Work order> Please copy each line below that contains the string "dead".

Records from a collection>
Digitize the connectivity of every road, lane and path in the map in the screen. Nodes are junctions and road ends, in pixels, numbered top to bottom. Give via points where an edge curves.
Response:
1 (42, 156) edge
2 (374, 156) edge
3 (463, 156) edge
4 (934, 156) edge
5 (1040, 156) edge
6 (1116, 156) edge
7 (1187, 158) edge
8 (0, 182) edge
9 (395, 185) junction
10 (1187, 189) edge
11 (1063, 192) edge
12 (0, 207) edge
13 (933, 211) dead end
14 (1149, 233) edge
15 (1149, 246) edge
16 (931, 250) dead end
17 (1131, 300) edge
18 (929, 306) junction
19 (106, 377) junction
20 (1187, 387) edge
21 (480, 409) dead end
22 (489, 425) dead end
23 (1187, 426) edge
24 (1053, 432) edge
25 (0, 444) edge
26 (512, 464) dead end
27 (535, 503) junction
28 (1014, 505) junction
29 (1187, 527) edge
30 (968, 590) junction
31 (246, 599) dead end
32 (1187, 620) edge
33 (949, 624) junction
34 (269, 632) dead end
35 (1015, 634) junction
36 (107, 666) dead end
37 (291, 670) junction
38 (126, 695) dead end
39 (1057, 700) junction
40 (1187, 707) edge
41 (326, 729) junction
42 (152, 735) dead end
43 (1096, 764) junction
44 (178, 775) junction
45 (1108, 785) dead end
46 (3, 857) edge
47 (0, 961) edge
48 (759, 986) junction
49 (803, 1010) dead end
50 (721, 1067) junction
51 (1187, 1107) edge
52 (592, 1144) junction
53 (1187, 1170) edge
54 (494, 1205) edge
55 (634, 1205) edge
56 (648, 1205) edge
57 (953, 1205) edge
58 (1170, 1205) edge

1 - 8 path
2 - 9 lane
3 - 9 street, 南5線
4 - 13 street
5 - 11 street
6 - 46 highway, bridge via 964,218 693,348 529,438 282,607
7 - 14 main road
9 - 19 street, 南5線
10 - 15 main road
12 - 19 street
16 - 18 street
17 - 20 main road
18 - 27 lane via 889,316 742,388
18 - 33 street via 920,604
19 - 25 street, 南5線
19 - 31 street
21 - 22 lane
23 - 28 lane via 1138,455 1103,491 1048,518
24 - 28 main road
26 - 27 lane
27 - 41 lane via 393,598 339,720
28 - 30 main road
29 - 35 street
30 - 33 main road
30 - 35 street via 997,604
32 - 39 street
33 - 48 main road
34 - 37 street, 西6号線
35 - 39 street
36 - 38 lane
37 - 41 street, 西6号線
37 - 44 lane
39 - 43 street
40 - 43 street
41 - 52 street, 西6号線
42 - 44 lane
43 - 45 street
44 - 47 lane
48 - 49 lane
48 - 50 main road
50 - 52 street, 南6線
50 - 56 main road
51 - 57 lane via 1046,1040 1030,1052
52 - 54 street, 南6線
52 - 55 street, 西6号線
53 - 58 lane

Exercise answer>
13 (933, 211) dead end
16 (931, 250) dead end
21 (480, 409) dead end
22 (489, 425) dead end
26 (512, 464) dead end
31 (246, 599) dead end
34 (269, 632) dead end
36 (107, 666) dead end
38 (126, 695) dead end
42 (152, 735) dead end
45 (1108, 785) dead end
49 (803, 1010) dead end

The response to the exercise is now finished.